House of Cards and a Machiavelli renaissance?
Unless you have been in a media blackout, you’ve no doubt seen the adverts for Netflix-produced House of Cards starring Kevin Spacey. I’m holding off on seeing it until I’ve subjected Andy to watching all of the original BBC series from the early 1990s. I shall, of course, watch it as a junkie of politics and television, and in part because I have been in love with Kevin Spacey since Glengarry Glen Ross. I also have high hopes that the series might help people actually understand what a “whip” is and does. Do you understand how sad it makes me to hold out hope that Americans will learn about their government from a remake of an English series?
Anyway, it does promise to be good.
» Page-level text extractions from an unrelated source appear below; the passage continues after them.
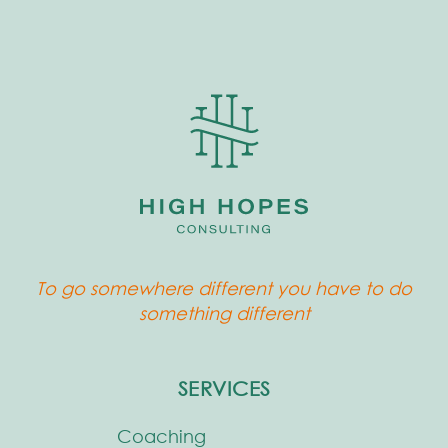
To go somewhere different you have to do
something different
SERVICES
Coaching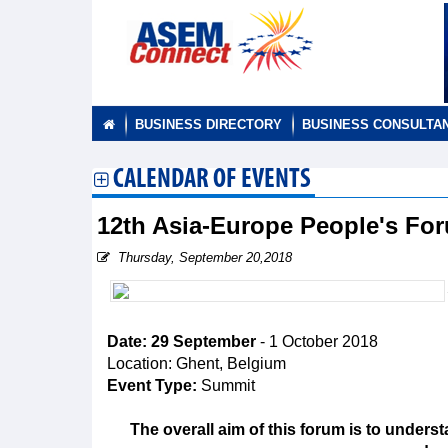
BUSINESS DIRECTORY
BUSINESS CONSULTA
CALENDAR OF EVENTS
12th Asia-Europe People's F
Thursday, September 20,2018
Date: 29 September
- 1 October 2018
Location: Ghent, Belgium
Event Type:
Summit
The overall aim of this forum is to unders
The original, with the incomparable Ian Richardson, is really wonderful, as is the novel upon which the original is based. Has anybody dipped into the US version yet?
The tagline for the US series is “Bad, for a greater good.” Perhaps the US version attempts to make the main character somewhat more sympathetic.The reviews keep referring to Spacey’s Underwood (Urquhart in the Beeb’s original) as “Machiavellian”, which get us to the point of today’s ramblings about Machiavelli and his largely misunderstood attempts at political philosophy.
My favorite book on Machiavelli is from the late Harvard professor Harvey Mansfield, called Machiavelli’s Virtue. I say my “favorite” in that I still don’t understand large portions of Mansfield’s thought here, nor Machiavelli’s. Mansfield’s is not an easy book, but Machiavelli is not an easy subject–certainly not along the lines of what people get from their “intro to political science” courses. Machiavelli wrote a good deal more than the Prince. Jeremy Wadron’s excellent review of Mansfield’s book in the London Review of Books (unfortunate paywall) gives us a great deal of food for thought, in particular highlighting how Mansfield’s read of Machiavelli as a modern political liberal.